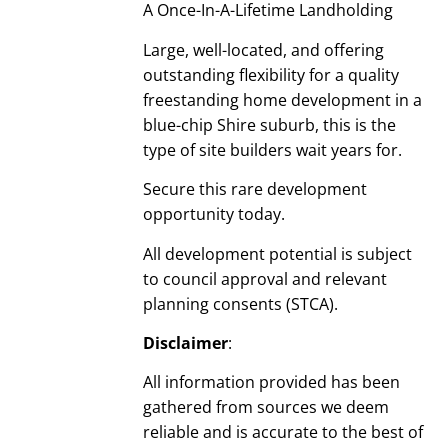
A Once-In-A-Lifetime Landholding
Large, well-located, and offering
outstanding flexibility for a quality
freestanding home development in a
blue-chip Shire suburb, this is the
type of site builders wait years for.
Secure this rare development
opportunity today.
All development potential is subject
to council approval and relevant
planning consents (STCA).
Disclaimer
:
All information provided has been
gathered from sources we deem
reliable and is accurate to the best of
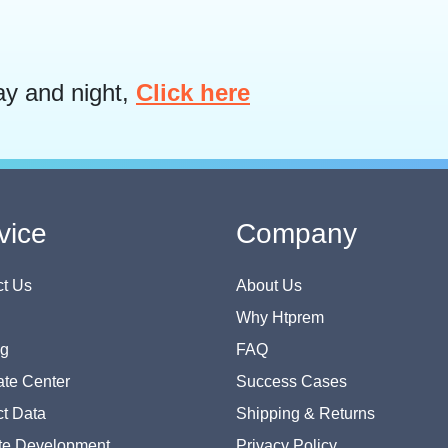
ay and night,
Click here
vice
Company
t Us
About Us
Why Htprem
og
FAQ
te Center
Success Cases
t Data
Shipping & Returns
te Development
Privacy Policy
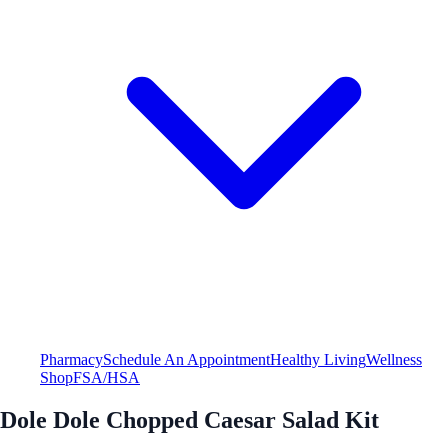
Pharmacy
Schedule An Appointment
Healthy Living
Wellness
Shop
FSA/HSA
Dole Dole Chopped Caesar Salad Kit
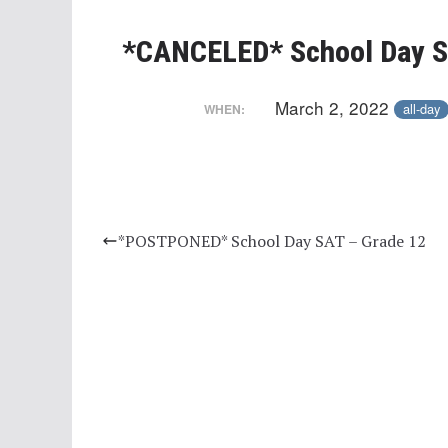
*CANCELED* School Day S
March 2, 2022
all-day
WHEN:
*POSTPONED* School Day SAT – Grade 12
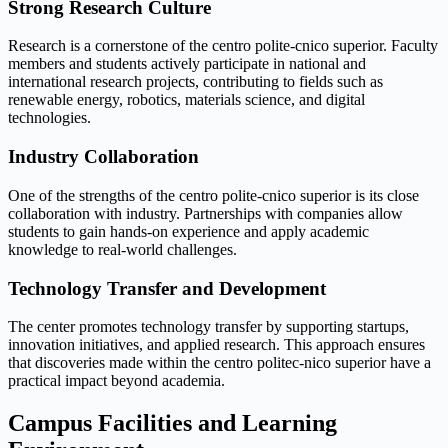
Strong Research Culture
Research is a cornerstone of the centro polite-cnico superior. Faculty
members and students actively participate in national and
international research projects, contributing to fields such as
renewable energy, robotics, materials science, and digital
technologies.
Industry Collaboration
One of the strengths of the centro polite-cnico superior is its close
collaboration with industry. Partnerships with companies allow
students to gain hands-on experience and apply academic
knowledge to real-world challenges.
Technology Transfer and Development
The center promotes technology transfer by supporting startups,
innovation initiatives, and applied research. This approach ensures
that discoveries made within the centro politec-nico superior have a
practical impact beyond academia.
Campus Facilities and Learning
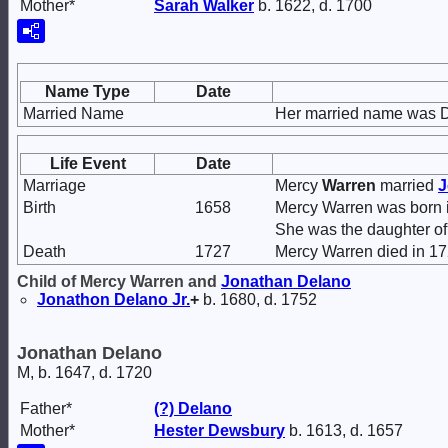
Mother*
Sarah
Walker
b. 1622, d. 1700
Name Type
Date
Married Name
Her married name was 
Life Event
Date
Marriage
Mercy
Warren
married
J
Birth
1658
Mercy Warren was born 
She was the daughter o
Death
1727
Mercy Warren died in 17
Child of Mercy Warren and
Jonathan
Delano
Jonathon
Delano
Jr.
+
b. 1680, d. 1752
Jonathan Delano
M, b. 1647, d. 1720
Father*
(?)
Delano
Mother*
Hester
Dewsbury
b. 1613, d. 1657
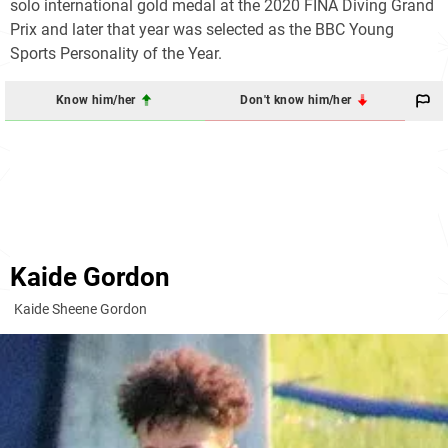
solo international gold medal at the 2020 FINA Diving Grand
Prix and later that year was selected as the BBC Young
Sports Personality of the Year.
Know him/her
Don't know him/her
Kaide Gordon
Kaide Sheene Gordon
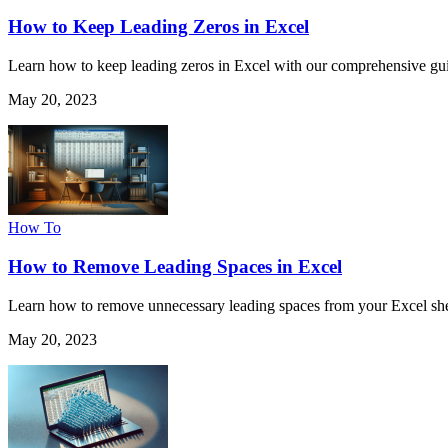
How to Keep Leading Zeros in Excel
Learn how to keep leading zeros in Excel with our comprehensive guid
May 20, 2023
How To
How to Remove Leading Spaces in Excel
Learn how to remove unnecessary leading spaces from your Excel sheet
May 20, 2023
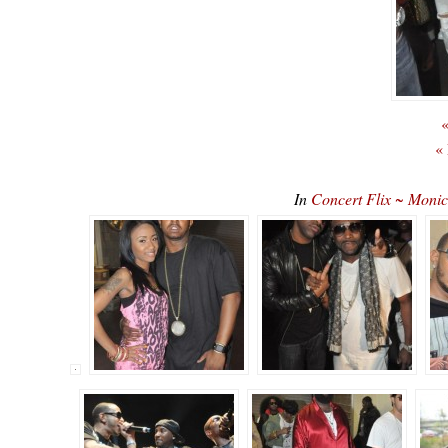
«
«
In
Concert Flix ~ Monic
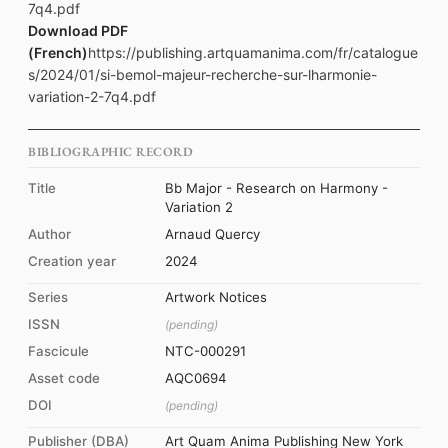
7q4.pdf
Download PDF
(French)
https://publishing.artquamanima.com/fr/catalogue
s/2024/01/si-bemol-majeur-recherche-sur-lharmonie-
variation-2-7q4.pdf
BIBLIOGRAPHIC RECORD
Title
Bb Major - Research on Harmony -
Variation 2
Author
Arnaud Quercy
Creation year
2024
Series
Artwork Notices
ISSN
(pending)
Fascicule
NTC-000291
Asset code
AQC0694
DOI
(pending)
Publisher (DBA)
Art Quam Anima Publishing New York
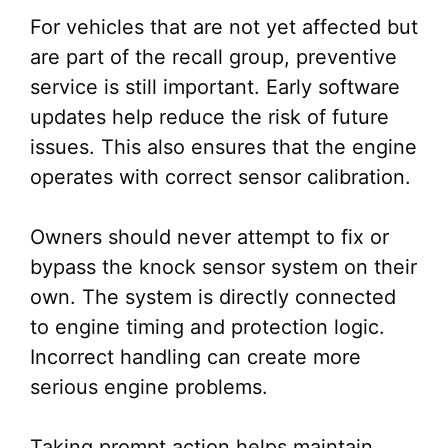
For vehicles that are not yet affected but
are part of the recall group, preventive
service is still important. Early software
updates help reduce the risk of future
issues. This also ensures that the engine
operates with correct sensor calibration.
Owners should never attempt to fix or
bypass the knock sensor system on their
own. The system is directly connected
to engine timing and protection logic.
Incorrect handling can create more
serious engine problems.
Taking prompt action helps maintain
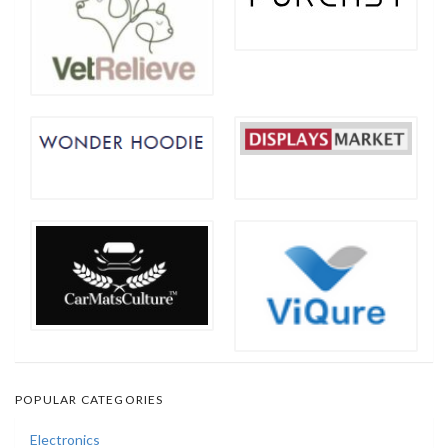
POPULAR CATEGORIES
Electronics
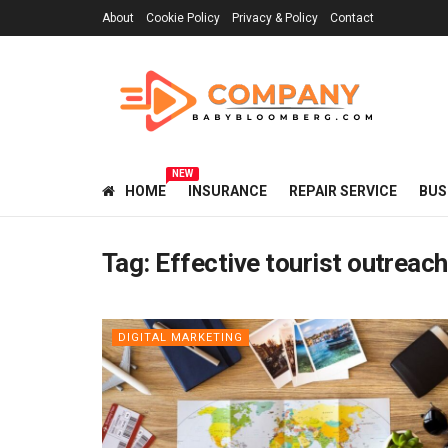
About
Cookie Policy
Privacy & Policy
Contact
NEW
HOME
INSURANCE
REPAIR SERVICE
BUS
Tag:
Effective tourist outrea
DIGITAL MARKETING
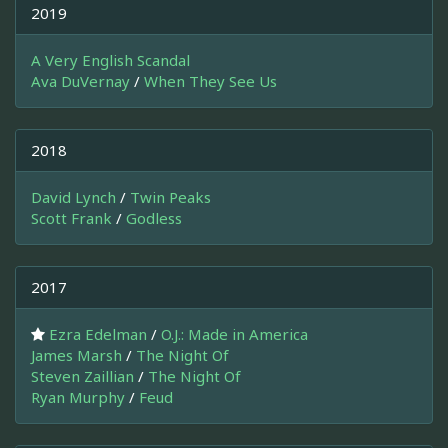
2019
A Very English Scandal
Ava DuVernay
/
When They See Us
2018
David Lynch
/
Twin Peaks
Scott Frank
/
Godless
2017
Ezra Edelman
/
O.J.: Made in America
James Marsh
/
The Night Of
Steven Zaillian
/
The Night Of
Ryan Murphy
/
Feud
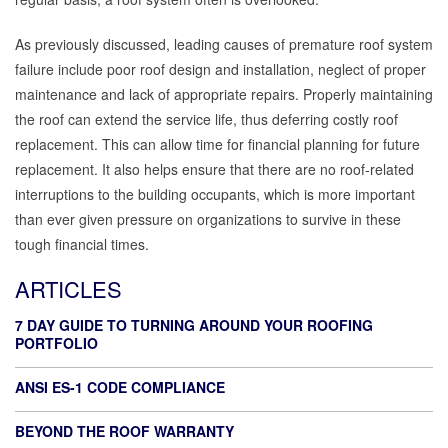
As previously discussed, leading causes of premature roof system
failure include poor roof design and installation, neglect of proper
maintenance and lack of appropriate repairs. Properly maintaining
the roof can extend the service life, thus deferring costly roof
replacement. This can allow time for financial planning for future
replacement. It also helps ensure that there are no roof-related
interruptions to the building occupants, which is more important
than ever given pressure on organizations to survive in these
tough financial times.
ARTICLES
7 DAY GUIDE TO TURNING AROUND YOUR ROOFING
PORTFOLIO
ANSI ES-1 CODE COMPLIANCE
BEYOND THE ROOF WARRANTY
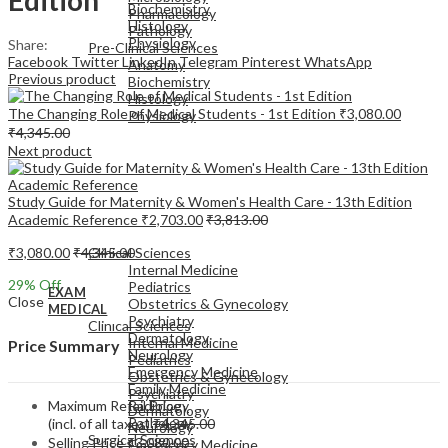
Biochemistry
Pharmacology
Histology
Pathology
Physiology
Share:
Pre-Clinical Sciences
Facebook
Twitter
LinkedIn
Telegram
Pinterest
WhatsApp
Anatomy
Previous product
Biochemistry
Histology
The Changing Role of Medical Students - 1st Edition
₹
3,080.00
Physiology
₹
4,345.00
Next product
Study Guide for Maternity & Women's Health Care - 13th Edition
Academic Reference
₹
2,703.00
₹
3,813.00
EXAM
MEDICAL
₹
3,080.00
₹
4,345.00
Clinical Sciences
Internal Medicine
29
% Off
Pediatrics
EXAM
Close
Obstetrics & Gynecology
MEDICAL
Psychiatry
Clinical Sciences
Dermatology
Internal Medicine
Price Summary
Neurology
Pediatrics
Emergency Medicine
Obstetrics & Gynecology
Family Medicine
Psychiatry
Maximum Retail Price
Radiology
Dermatology
Pathology
(incl. of all taxes)
₹
4,345.00
Neurology
Surgical Sciences
Selling Price
₹
3,080.00
Emergency Medicine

• _Work task_
Show each line in the entries above that contains the word "important".

• _Exercise answer_
service is still important. Early software
interruptions to the building occupants, which is more important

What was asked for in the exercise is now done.